El privilegio de habitar el mundo de Siri Hustvedt

Siri Hustvedt fue la primera persona en la que pensé cuando Paul Auster falleció, el pasado mes de mayo. Sé, porque lo he vivido muy cerca, tanto que sigue doliendo, aún, que quien comparte su vida con el fallecido es, después de él, el que más pierde, porque nunca más volverá a dormir a su lado, ni a levantarse con él. Por eso, la tristeza, inmensa, de aquel día, al ser consciente de que no volvería a leer un nuevo libro de Auster, se mezcló, como sólo hacen los sentimientos que nos mueven y paralizan, con el dolor por la pérdida de Siri, por la aflicción que, desde ese momento y tal vez ya para siempre, pues el duelo, esa cosa con alas, es un estado vital cuya temporalidad es relativa, tan ambigua como la existencia, sentiría.
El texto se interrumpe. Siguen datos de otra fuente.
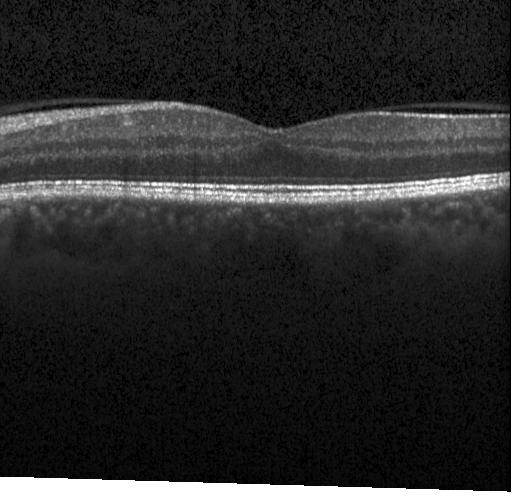

Diagnosis: no choroidal neovascularization, diabetic macular edema, or drusen.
Me puse en su lugar, había estado en uno muy parecido, varias veces, y quise escribirla, nada más enterarme de la noticia. Pero me contuve. Decidí darle esa intimidad que no por dolorosa deja de ser preciada y que, casi siempre, el luto se lleva, la arrastra con él, dejando a la intemperie al que lo padece, vulnerable y expuesto. Al cabo de las horas, nunca suficientes, la envié un mensaje de pésame, siento mucho tu pérdida, sé que nada de lo que diga podrá aliviar tu pena, consolarte, pero tienes todo mi cariño, le dije. No esperaba que contestara, no lo hice para eso. Los días que entonces Siri vivió, que de pronto se convirtieron en meses, son lo más cercano a la muerte que se puede estar en vida sin que medie la enfermedad. Pero el pasado miércoles, Siri me respondió a ese WhatsApp. Sus palabras, que destilaban sensibilidad, agradecimiento, hondura, comprensión, elegancia, pues todo eso es ella, terminaban con un “estoy deseando que volvamos a vernos”.